As a kid, Daniel Okalany loved to play games with his friends — card games, board games, all kinds of games.

“That was a good time,” the Kampala resident said, explaining that as he grew older, finding simple games like those played with a deck of cards became tough. Then he and his friends “realized that we could make some of those games come alive again.”

In 2011, Okalany founded Kola Studios to do just that. The Kenyan company uses smartphone applications to provide games based on the Ugandan tradition of matatu and the Kenyan tradition of karata.

People want to “reconnect with games they used to play when they were younger,” said Okalany, who studied computer science at Makerere University in Kampala. The company generates revenue by integrating ads with the games.

“We haven’t looked back for a second,” the company founders state on their website. “We love working in a very relaxed and free environment, participating in the community and interacting with the budding tech community in Kampala.”

In June, Okalany, a member of the YALI Network, spent two weeks in Chicago and Washington learning how innovators and entrepreneurs in the United States tackle their common business challenges. His visit was sponsored by the Global Innovation through Science and Technology (GIST) initiative and included young entrepreneurs from Kenya, Uganda, Jordan, Tunisia, Pakistan, Indonesia and Malaysia.

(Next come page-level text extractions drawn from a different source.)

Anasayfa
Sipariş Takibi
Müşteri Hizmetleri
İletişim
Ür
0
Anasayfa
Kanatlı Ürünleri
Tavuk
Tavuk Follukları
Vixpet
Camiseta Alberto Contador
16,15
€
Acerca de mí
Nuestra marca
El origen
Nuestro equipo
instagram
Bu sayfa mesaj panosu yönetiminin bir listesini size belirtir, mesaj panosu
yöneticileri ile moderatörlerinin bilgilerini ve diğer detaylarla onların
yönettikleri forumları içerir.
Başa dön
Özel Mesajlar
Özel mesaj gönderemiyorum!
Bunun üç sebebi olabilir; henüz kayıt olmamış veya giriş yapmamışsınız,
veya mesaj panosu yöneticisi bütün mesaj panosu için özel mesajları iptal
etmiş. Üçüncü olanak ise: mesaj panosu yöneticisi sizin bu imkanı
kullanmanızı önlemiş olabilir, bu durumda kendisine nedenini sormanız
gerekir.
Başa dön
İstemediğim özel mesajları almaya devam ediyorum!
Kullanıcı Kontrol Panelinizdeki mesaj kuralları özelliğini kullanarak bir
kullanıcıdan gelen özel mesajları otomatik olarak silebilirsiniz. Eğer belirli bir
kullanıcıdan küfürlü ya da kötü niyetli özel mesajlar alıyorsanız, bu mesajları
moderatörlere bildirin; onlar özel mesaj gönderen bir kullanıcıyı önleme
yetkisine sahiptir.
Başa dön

“The entrepreneurs in Chicago were really good. Their companies are in different stages of growth, with annual revenues ranging from $100,000 to several million dollars. Some had in-depth knowledge of sales, marketing, technology, copyright or trademarks,” he said.

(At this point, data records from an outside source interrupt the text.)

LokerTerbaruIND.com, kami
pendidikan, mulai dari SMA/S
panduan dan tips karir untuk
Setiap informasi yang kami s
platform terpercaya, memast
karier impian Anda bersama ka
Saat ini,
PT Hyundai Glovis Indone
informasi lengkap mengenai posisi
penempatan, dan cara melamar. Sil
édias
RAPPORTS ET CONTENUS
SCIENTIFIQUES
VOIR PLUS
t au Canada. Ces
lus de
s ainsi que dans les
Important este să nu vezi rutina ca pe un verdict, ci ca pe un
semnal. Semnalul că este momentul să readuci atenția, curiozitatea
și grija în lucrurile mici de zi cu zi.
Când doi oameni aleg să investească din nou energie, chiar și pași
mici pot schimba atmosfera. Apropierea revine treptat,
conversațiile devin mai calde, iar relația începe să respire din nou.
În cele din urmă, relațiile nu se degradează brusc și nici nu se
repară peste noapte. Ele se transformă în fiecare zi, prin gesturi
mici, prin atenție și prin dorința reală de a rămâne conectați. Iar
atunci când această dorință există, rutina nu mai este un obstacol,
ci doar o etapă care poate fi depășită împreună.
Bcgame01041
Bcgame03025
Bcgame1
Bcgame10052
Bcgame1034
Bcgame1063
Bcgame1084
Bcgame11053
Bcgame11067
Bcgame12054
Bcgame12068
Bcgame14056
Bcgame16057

“The most important thing that I learned is that everyone is working really hard. … A lot of the time you think it’s just you having to work hard for these things and everyone else is getting it easy.”

Kola Studios works out of a shared office space for individuals and companies refining their business concepts. At times, he volunteers at the business hub, helping other young entrepreneurs work through their ideas.

Okalany said that upon his return to Kampala he plans to share the business insights he picked up from the U.S. entrepreneurs with members of his Kola team and with the technology and business groups in his community.